Work also needs to be done to ensure that insurers pay physicians providing emergency care. That payment needs to be made whether the patient is in network or out of network. And there needs to be financial support for providing EMTALA-mandated care to patients. On-call specialists treat many ED patients who are uninsured. While hospitals can recover some of the costs for caring for those patients, that is not the case for trauma surgeons. Those facts helped an American College of Surgeons report conclude that the "single most important factor in shaping the surgical workforce issue today is declining reimbursement."
In addition, emergency physicians and specialists who provide EMTALA-mandated care need protection under state and federal laws. These physicians have a higher medical liability exposure than physicians who don't provide that care, with surveys by specialty groups showing that more than one-third of responding physicians had been sued by patients they saw in the ED.
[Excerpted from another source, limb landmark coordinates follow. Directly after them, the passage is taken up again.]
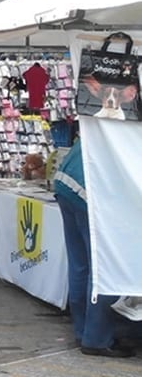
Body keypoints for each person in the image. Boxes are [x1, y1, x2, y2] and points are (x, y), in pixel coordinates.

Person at [54, 139, 134, 356]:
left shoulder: (115, 114)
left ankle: (83, 331)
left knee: (80, 266)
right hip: (89, 192)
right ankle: (96, 339)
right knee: (104, 266)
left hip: (67, 182)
Lastly, physicians who provide emergency services to patients from physician shortage areas, no matter where the medical care is provided, should get bonus payments. Often, patients in shortage areas need to be airlifted to other cities to get the care they need because it is unavailable in their hometown or county.
The stories about the many-hour waits patients face in EDs are notorious in cities nationwide. And ED crowding has led to more ambulances being diverted, which can lead to unacceptable delay in treatment. On top of that, there is little room for a surge in capacity if a major disaster strikes. Action on many fronts is needed to keep EDs equipped to help patients in their time of need.